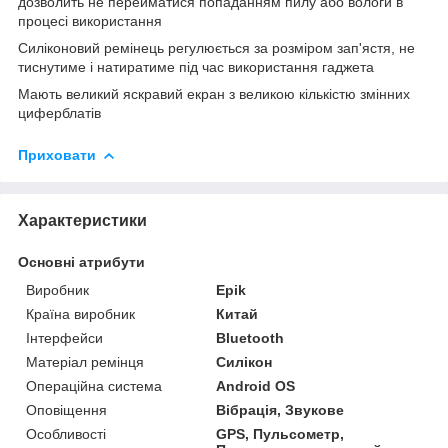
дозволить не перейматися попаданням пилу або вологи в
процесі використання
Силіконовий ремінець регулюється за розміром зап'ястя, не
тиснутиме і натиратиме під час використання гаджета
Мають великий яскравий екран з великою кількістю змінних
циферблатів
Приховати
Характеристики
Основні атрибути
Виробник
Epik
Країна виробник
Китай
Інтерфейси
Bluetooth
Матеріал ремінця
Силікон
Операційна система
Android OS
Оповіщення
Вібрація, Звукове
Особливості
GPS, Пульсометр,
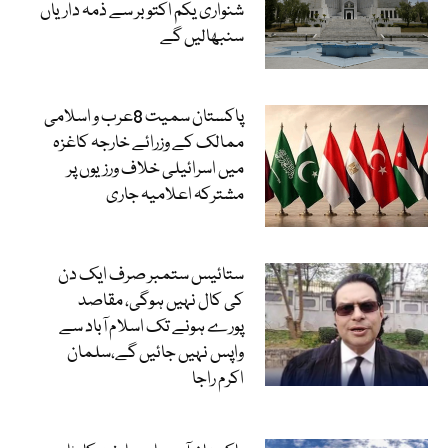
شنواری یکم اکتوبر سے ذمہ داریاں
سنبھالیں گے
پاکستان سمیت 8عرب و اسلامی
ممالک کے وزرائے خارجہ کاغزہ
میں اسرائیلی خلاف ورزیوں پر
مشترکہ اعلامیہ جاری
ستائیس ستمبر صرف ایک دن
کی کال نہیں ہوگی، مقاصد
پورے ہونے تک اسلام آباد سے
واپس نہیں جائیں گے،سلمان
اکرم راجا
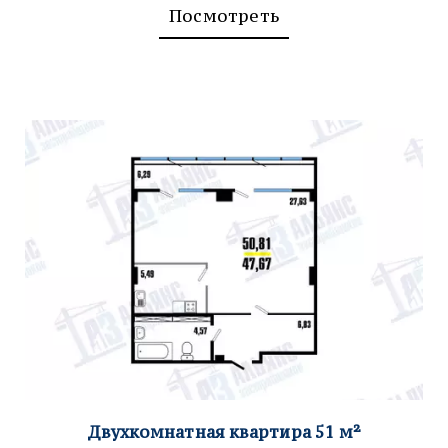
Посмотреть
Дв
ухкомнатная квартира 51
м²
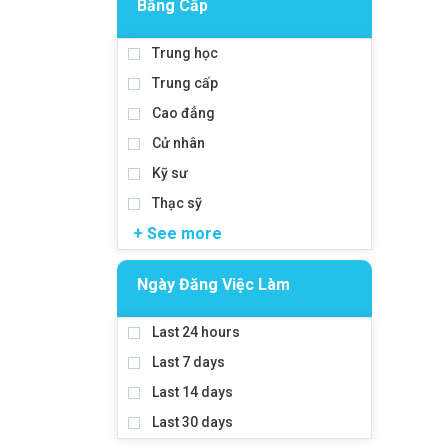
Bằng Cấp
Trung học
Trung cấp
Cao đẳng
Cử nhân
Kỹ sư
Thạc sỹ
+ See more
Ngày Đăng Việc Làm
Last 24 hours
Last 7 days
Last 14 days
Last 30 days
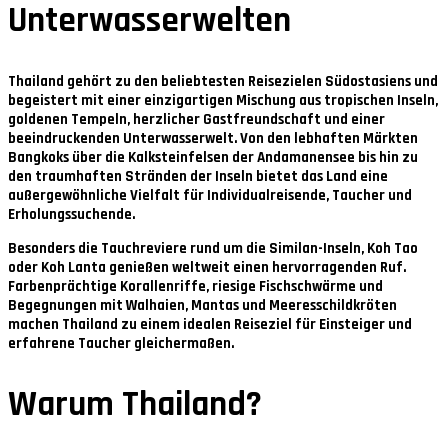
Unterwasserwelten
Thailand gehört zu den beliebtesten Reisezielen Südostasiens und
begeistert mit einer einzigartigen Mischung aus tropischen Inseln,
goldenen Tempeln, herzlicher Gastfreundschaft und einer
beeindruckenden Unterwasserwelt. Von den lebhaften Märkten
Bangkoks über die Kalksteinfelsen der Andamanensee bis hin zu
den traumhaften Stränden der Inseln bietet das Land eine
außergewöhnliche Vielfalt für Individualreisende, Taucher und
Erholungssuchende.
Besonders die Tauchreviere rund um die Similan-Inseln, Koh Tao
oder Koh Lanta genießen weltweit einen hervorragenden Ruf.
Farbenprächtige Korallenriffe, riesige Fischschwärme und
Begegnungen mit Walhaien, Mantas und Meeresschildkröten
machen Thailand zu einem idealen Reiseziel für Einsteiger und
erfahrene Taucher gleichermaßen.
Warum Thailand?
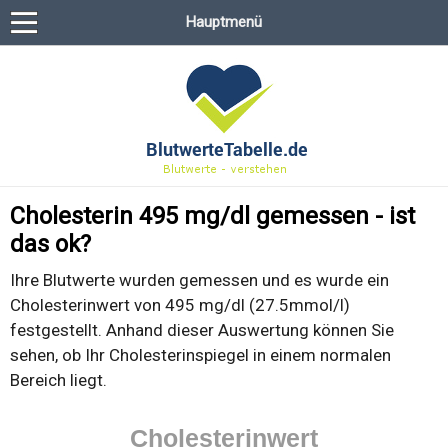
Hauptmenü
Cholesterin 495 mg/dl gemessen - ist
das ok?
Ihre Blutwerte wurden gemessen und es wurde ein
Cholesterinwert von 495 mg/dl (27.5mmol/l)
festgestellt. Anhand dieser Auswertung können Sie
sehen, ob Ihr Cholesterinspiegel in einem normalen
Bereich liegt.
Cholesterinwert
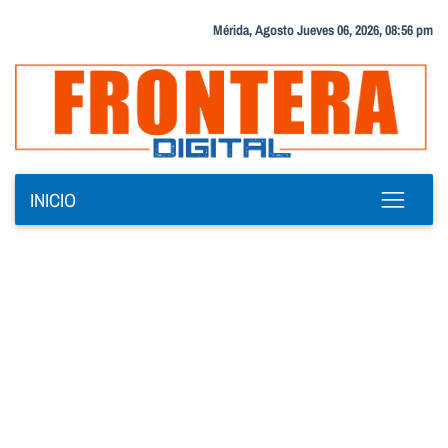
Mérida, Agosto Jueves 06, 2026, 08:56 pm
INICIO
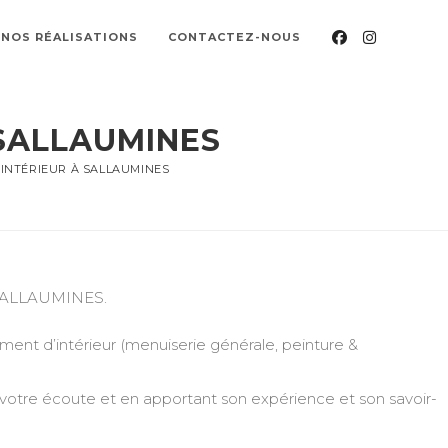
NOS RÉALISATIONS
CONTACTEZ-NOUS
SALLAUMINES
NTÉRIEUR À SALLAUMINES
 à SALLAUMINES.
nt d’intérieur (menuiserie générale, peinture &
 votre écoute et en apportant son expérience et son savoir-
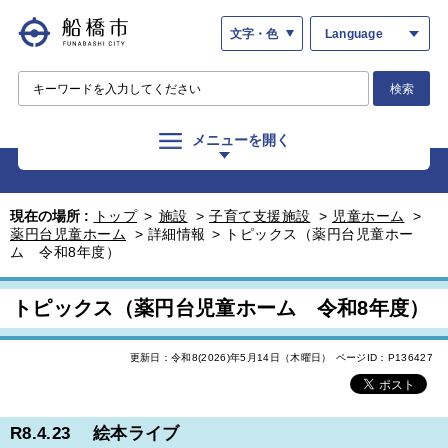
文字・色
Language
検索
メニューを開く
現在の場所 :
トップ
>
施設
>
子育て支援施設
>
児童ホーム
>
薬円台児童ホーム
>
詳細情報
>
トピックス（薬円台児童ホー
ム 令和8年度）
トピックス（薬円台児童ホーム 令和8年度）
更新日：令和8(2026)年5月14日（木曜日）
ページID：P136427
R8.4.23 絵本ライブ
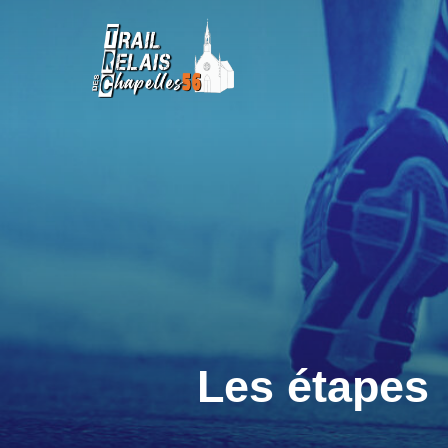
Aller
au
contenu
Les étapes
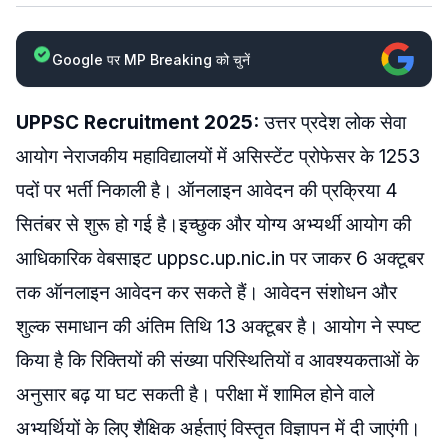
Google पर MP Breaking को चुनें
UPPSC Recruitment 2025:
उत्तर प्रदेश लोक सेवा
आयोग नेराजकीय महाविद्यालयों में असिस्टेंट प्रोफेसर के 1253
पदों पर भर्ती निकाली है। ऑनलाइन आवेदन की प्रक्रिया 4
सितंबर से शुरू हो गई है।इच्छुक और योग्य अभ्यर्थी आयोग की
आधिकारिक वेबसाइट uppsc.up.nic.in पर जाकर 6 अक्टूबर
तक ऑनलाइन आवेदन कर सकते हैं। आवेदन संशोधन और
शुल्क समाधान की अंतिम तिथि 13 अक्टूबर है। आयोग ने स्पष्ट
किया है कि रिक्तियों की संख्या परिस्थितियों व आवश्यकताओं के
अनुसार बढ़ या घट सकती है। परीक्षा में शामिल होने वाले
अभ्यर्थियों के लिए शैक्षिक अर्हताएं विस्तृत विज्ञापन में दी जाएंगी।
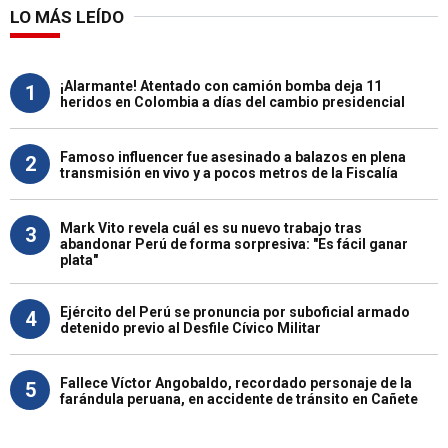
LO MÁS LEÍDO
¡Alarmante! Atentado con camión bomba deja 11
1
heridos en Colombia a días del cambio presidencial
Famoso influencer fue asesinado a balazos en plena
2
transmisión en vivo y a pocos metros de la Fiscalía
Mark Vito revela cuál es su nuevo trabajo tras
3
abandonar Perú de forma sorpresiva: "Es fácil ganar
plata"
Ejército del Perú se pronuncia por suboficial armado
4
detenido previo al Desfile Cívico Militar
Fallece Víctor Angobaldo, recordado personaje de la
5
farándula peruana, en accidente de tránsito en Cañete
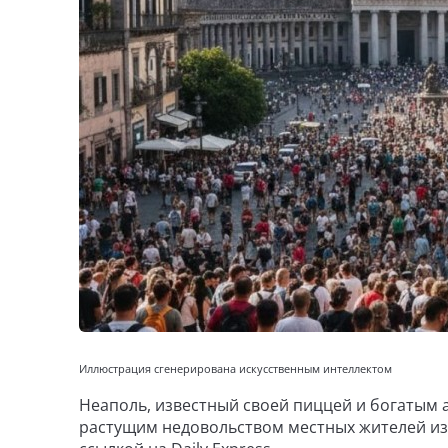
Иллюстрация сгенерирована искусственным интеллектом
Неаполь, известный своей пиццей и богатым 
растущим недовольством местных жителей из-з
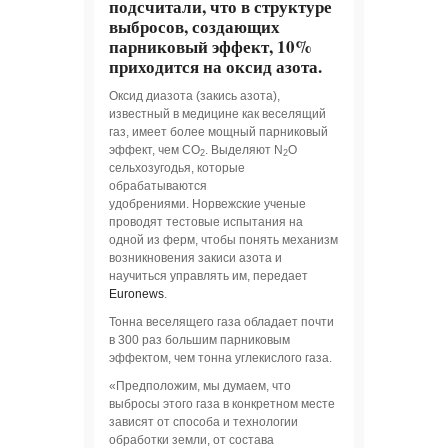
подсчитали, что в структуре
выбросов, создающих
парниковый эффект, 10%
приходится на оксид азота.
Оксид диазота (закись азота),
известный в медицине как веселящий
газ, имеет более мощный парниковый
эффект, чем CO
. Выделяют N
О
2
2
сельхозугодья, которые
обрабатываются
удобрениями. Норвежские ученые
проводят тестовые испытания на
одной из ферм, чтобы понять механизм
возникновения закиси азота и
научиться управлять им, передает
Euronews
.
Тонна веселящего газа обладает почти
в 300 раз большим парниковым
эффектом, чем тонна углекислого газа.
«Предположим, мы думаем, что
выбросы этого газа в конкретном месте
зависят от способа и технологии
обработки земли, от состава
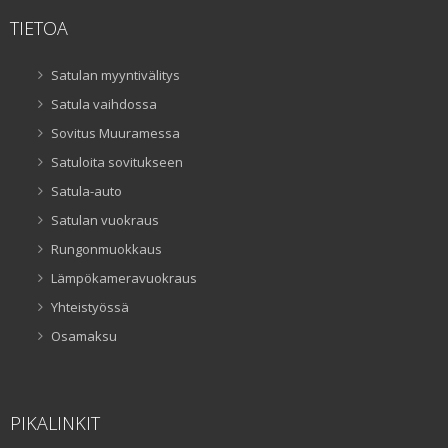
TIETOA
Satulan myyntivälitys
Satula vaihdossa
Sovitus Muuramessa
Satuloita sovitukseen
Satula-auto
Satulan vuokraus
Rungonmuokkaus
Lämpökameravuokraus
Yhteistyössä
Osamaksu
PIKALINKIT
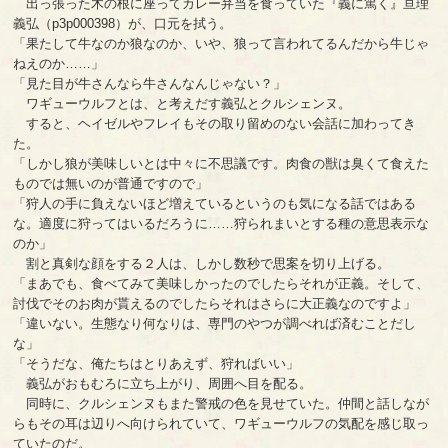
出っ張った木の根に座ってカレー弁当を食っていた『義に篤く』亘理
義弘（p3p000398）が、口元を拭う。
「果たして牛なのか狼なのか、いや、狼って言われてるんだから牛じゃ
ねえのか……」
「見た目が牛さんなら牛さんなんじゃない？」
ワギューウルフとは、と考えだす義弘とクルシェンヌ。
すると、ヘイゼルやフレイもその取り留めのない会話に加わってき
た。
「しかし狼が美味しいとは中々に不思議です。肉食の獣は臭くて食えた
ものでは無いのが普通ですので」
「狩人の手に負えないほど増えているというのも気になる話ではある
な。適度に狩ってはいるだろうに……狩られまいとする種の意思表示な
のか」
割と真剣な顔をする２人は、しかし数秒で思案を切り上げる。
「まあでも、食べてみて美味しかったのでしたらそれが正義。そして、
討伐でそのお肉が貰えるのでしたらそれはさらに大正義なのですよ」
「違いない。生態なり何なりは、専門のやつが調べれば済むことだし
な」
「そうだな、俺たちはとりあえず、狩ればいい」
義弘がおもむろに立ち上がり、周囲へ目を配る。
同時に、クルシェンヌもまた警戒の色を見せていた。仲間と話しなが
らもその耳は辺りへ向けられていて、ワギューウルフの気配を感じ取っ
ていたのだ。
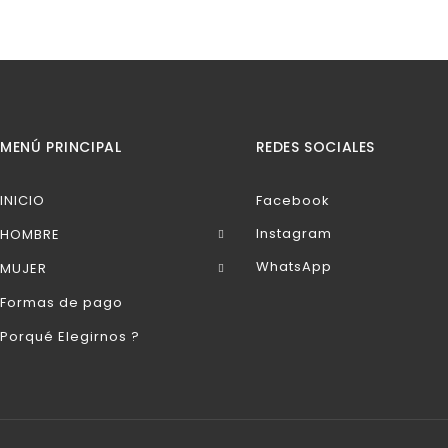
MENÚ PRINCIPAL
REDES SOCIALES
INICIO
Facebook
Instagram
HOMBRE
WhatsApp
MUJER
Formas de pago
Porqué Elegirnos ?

+ + +

**TASK REQUIREMENTS**
Each line from the top of the material through the line containing "مشترکہ اعلامیہ جاری" should be reproduced exactly; please drop any images.

**EXERCISE RESPONSE**
дозволить не перейматися попаданням пилу або вологи в
процесі використання
Силіконовий ремінець регулюється за розміром зап'ястя, не
тиснутиме і натиратиме під час використання гаджета
Мають великий яскравий екран з великою кількістю змінних
циферблатів
Приховати
Характеристики
Основні атрибути
Виробник
Epik
Країна виробник
Китай
Інтерфейси
Bluetooth
Матеріал ремінця
Силікон
Операційна система
Android OS
Оповіщення
Вібрація, Звукове
Особливості
GPS, Пульсометр,
شنواری یکم اکتوبر سے ذمہ داریاں
سنبھالیں گے
پاکستان سمیت 8عرب و اسلامی
ممالک کے وزرائے خارجہ کاغزہ
میں اسرائیلی خلاف ورزیوں پر
مشترکہ اعلامیہ جاری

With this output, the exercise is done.